• Document:
--- --- ---

This post continues with a thread that we’ve been developing over the past several days (posts 1, 2, and 3). In brief, we’ve found interesting evidence of a second planetary companion to 51 Peg in the published radial velocity data sets.

a single spike in a periodogram

We first used the Systemic Console to recover 51 Peg’s famous (P=4.231 d) companion from the data, and then looked at the power spectrum of the residuals to the single planet fit:


There is a startlingly large periodicity in the data at a 356.2 day period.

We then used the console to identify this periodicity with an Msin(i)= 0.32 Jupiter-mass planet in an e=0.36, P=357 day orbit.

There’s no question that the addition of this second planet reduces the scatter in the data relative to the model. The question is: can the model be taken seriously? Is 51 Peg “c” really there?

An immediate red flag is raised by 51 Peg c’s putative period. That is, 357 days is suspiciously close to the Earth’s 365.25 day orbital period. Indeed, if you pull the 51 Peg radial velocity data up on the console, you can see that the Swiss data comes in blocks that have a one-year periodicity. This is a simple consequence of the fact that Pegasus, 51 Peg’s host constellation, is behind the Sun as seen from Earth during the Spring and Summer, and can’t be observed for that part of the year. It’s therefore quite reasonable to expect that the 356.1 day peak in the periodogram is an “alias peak”, similar to the alias peaks that show up in the periodogram at periods of P~1 day, and which are associated with the 24 hour night-to-night observing cadence. The residuals periodogram at the beginning of this post displays just such a set of alias peaks.

The next release of the console will feature a “folding window”, which allows the data (or the residuals to a fit) to be phased at a particular periodicity. When we phase the residuals to the 51 Peg 1-planet, and set the phase period to 356 days, we get a collection of points that looks like this:

data folded at 356 day period

The folding window shows that a 90-day long block of phase coverage is missing because of the yearly observing cycle. This missing coverage makes it easier for chance associations of points in the vicinity of a 365 day period to masquerade as a real signal. Nevertheless, a periodicity is present in the data, even if the phase coverage is not complete. Furthermore, there are enough data points so that the possibility that this is not a chance association should be taken seriously and subjected to statistical tests.

Let’s take the most important test first. This requires me to use routines, developed to analyze GJ 876 and HD 209458, which are not yet available to the console. They will be added, however, over the next few months, so that anybody with a web browser can carry out this exercise.

--- --- ---

• Given problem 1:
Condense the paragraph of the 51 Peg post beginning "An immediate red flag" into a short bulleted list that keeps its main facts.
• Given problem 2:
Continue the post on the possible second planet around 51 Peg, starting after its final sentence.

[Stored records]
--- --- ---

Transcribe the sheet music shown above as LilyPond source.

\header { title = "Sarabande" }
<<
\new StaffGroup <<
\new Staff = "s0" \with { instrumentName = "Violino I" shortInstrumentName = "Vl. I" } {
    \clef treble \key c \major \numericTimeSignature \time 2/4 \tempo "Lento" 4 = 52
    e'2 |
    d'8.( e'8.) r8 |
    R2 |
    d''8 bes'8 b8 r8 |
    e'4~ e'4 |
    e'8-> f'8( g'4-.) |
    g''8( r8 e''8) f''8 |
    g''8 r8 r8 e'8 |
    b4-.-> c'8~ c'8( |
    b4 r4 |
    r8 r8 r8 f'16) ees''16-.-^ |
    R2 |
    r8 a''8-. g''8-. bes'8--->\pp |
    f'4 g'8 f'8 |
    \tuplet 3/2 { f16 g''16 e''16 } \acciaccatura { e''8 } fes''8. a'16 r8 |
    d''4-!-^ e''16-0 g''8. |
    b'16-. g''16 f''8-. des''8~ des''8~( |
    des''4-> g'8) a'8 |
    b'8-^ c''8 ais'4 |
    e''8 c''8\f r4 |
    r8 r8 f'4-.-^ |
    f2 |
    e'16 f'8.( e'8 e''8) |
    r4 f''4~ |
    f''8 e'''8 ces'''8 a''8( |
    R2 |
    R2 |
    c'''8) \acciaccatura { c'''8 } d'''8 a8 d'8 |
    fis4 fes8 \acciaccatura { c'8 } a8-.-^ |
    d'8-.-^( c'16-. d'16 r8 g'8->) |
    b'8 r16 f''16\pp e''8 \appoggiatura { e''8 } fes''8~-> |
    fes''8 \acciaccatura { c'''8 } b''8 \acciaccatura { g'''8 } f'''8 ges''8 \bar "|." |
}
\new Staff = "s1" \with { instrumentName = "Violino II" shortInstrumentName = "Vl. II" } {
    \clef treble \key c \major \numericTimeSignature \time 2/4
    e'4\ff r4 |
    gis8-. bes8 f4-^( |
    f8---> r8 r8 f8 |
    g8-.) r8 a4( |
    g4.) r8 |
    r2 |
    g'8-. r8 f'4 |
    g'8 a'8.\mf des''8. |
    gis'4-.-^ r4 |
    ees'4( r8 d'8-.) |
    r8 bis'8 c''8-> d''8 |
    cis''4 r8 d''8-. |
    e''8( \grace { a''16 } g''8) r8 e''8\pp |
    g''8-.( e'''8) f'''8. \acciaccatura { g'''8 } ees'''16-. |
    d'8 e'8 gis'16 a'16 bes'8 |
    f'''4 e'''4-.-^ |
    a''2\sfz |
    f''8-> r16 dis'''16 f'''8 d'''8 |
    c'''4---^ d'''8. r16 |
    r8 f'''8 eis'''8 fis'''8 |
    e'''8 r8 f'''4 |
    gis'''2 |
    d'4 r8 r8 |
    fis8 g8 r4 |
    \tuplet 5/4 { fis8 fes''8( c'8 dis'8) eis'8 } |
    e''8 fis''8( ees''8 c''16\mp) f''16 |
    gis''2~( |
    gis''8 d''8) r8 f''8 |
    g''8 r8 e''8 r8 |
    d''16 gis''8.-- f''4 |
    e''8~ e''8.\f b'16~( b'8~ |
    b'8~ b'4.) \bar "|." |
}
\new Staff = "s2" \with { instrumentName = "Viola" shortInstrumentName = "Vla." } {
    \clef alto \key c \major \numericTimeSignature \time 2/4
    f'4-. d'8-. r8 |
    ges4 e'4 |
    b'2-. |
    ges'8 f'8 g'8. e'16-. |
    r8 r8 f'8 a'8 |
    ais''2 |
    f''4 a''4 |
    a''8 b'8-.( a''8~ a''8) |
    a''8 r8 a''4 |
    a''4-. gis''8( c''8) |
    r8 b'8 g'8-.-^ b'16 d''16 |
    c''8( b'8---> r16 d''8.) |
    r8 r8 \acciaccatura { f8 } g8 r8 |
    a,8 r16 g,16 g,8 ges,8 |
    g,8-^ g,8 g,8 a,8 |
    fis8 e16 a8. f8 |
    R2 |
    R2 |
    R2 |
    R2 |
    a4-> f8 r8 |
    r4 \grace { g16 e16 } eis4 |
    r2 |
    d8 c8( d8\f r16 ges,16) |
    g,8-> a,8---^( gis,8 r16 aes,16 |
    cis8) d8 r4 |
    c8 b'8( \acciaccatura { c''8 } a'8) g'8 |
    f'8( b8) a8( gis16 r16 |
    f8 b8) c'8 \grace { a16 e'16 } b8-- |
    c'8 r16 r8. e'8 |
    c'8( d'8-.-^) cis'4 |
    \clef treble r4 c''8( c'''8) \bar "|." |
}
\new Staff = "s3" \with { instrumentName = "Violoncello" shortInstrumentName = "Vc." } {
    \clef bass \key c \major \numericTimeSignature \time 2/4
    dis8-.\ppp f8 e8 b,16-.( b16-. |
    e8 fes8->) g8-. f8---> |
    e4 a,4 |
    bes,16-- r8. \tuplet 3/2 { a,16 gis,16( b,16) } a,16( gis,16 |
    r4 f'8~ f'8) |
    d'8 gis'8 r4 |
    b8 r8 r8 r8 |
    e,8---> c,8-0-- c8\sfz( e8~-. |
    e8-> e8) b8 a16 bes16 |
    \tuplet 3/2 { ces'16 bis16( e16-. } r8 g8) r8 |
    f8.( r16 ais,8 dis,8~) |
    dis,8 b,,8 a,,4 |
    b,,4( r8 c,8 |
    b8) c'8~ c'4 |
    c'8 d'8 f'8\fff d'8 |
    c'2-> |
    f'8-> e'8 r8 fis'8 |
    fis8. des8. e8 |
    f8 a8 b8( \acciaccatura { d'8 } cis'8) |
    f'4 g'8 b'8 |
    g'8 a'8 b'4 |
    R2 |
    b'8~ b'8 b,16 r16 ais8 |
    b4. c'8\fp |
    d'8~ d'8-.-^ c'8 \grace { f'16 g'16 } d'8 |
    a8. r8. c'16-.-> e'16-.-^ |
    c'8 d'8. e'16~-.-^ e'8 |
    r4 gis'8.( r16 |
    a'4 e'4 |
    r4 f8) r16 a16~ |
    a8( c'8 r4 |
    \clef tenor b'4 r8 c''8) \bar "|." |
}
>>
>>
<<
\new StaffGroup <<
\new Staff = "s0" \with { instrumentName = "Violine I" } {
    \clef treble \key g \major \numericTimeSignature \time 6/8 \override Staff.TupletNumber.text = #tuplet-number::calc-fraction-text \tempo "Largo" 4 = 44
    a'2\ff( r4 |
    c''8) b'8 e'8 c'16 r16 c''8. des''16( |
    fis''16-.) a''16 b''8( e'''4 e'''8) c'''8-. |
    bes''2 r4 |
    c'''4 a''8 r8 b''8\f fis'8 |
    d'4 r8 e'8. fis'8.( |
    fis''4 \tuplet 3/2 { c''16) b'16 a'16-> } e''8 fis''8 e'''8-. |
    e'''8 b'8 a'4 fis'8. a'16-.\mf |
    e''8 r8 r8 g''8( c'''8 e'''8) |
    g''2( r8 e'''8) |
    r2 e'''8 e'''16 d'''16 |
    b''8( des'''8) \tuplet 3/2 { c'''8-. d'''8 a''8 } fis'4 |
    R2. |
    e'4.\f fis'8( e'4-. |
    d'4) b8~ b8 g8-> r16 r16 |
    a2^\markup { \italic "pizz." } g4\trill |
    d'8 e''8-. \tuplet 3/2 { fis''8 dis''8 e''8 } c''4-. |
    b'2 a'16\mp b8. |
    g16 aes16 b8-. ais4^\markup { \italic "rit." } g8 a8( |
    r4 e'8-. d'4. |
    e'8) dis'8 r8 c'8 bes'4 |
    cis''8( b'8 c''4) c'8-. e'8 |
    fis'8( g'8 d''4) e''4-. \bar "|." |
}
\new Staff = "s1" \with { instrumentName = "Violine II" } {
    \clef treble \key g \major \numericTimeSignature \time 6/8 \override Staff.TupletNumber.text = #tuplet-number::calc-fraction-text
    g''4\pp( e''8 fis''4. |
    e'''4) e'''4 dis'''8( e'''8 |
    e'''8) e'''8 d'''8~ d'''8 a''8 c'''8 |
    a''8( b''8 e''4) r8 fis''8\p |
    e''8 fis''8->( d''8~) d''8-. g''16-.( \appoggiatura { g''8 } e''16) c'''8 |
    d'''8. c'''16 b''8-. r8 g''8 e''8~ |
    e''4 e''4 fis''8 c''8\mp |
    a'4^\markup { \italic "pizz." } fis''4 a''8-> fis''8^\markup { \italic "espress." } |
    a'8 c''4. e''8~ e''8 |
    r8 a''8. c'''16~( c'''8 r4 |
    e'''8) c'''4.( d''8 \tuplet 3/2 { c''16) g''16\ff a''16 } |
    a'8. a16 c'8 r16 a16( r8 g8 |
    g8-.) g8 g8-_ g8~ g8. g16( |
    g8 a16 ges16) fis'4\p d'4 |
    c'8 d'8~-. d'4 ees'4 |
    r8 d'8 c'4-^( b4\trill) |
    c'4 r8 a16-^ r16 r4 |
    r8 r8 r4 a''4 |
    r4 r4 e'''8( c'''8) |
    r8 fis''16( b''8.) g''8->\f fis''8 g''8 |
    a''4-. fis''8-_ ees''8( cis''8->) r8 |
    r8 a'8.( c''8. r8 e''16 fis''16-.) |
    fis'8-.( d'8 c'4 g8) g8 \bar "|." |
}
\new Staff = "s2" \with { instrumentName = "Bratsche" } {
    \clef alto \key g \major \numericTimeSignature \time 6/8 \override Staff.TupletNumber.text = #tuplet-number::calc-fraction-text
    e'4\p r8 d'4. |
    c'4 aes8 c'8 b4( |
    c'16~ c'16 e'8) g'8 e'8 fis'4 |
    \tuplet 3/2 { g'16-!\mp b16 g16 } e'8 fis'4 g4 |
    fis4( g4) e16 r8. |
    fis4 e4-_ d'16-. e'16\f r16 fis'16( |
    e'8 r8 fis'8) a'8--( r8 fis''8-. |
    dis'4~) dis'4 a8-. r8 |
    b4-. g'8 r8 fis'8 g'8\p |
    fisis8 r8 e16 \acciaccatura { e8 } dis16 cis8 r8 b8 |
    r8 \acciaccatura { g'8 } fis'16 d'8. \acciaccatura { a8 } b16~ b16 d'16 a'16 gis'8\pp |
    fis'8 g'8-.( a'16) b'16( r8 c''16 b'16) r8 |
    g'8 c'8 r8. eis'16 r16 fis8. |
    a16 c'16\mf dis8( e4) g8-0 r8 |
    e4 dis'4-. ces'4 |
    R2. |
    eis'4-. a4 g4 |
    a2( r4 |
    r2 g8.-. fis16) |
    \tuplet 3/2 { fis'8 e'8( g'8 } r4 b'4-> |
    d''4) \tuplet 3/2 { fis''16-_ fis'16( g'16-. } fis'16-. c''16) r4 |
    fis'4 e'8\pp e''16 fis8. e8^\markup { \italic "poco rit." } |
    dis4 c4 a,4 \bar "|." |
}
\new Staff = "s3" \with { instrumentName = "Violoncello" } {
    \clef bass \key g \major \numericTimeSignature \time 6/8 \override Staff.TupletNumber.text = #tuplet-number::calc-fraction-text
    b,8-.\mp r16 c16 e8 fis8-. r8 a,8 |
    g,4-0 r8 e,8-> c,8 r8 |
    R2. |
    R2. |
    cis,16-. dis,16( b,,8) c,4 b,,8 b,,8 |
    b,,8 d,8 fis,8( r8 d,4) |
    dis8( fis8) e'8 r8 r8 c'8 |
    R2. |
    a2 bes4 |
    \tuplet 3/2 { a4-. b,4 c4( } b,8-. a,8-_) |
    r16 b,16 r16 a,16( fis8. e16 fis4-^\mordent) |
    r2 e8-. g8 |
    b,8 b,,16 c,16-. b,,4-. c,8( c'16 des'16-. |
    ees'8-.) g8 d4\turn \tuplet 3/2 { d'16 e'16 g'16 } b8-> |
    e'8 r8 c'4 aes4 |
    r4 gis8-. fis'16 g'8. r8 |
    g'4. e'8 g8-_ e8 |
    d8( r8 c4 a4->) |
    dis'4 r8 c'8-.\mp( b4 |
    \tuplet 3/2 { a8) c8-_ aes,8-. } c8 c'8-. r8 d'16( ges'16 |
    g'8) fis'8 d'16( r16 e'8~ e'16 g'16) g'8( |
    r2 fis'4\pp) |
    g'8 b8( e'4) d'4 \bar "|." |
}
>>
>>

--- --- ---

• Exercise output 1:
- The proposed 357-day period of 51 Peg c is suspiciously close to Earth's 365.25-day orbital period.
- The Swiss data come in blocks that repeat once a year.
- This happens because Pegasus is behind the Sun as seen from Earth during the Spring and Summer, so 51 Peg can't be observed for that part of the year.
- The one-year periodogram peak is therefore quite likely an "alias peak."
- It would resemble the alias peaks near P~1 day, which come from the 24-hour night-to-night observing cadence.
- The residuals periodogram at the start of the post shows such a set of alias peaks.

• Exercise output 2:
The default, or null hypothesis, is that only a single planet exists in the data set, and that the star is slightly noisier than average, so that it presents a random radial velocity “jitter” with a standard deviation of ~7 meters per second. If this is the case, then we should be able to construct synthetic data sets which are based on the radial velocity curve of a single known planet (with the mass and orbital properties of 51 Peg b), and which are “observed” at exactly the same times that the real observations were made. These synthetic data sets are given noise added both from the well-characterized processes that occur at the telescope, as well as astrophysical noise (the 7 meter per second stellar “jitter”). When we fit to these synthetic data sets, we should see the alias peak appear at periods close to one year, with roughly the same strength that it appears in the residuals periodogram to the real data set.

I carried out these calculations, and manufactured 1000 synthetic 1-planet data sets that include the effects of 7 meter per second stellar jitter. I then automated a code to run through and find a 1-planet fit to each of these synthetic data sets. In every case, the planet is easily and accurately recovered from the data. After the fitted planet signal is removed, I compute a periodogram of the residuals, and mark down the period and the height of the strongest peak lying between 100 and 1000 days. If the null hypothesis is correct, there should be many peaks with periods near 365 days, and power close to 30. Here are the results (with the actual residuals periodogram plotted for comparison):

results of monte carlo trials


Not a single one of the trials developed an alias peak with anywhere near the power observed in the real residuals periodogram. The signal is not an alias. The test supports the hypothesis that the second planet is really there.

Let’s keep a couple things in mind.

First, this workout has shown that the console is a highly useful scientific tool. I have no doubt that there are many other exciting, undiscovered curiosities lurking in the published radial velocity data sets. We’ll be spending some time over the next few days uploading more of them. Remember that the whole goal of the systemic collaboration is to get people working with and thinking about the characterization of planets in radial velocity data.

Second, it could very well be true that the 356. day periodicity is due to a systematic effect in the data that has nothing to do with a planet. I would not be surprised at all if this is the real explanation. That is, the observational results might be subject to a small seasonally dependent effect produced by the telescope — as a straw-man example, the temperature of the instrument might have a slight effect on the measured radial velocity. The variation could also have an astrophysical source that has nothing to do with a second planet.

Third, we might be overlooking something in our analysis so far (although I don’t think we are). As a working scientist, I’ve found that about 95 to 97% of the seemingly publishable “discoveries” that I stumble across end up being spurious for one reason or another. Hope springs eternal, but it always pays to temper one’s enthusiasm!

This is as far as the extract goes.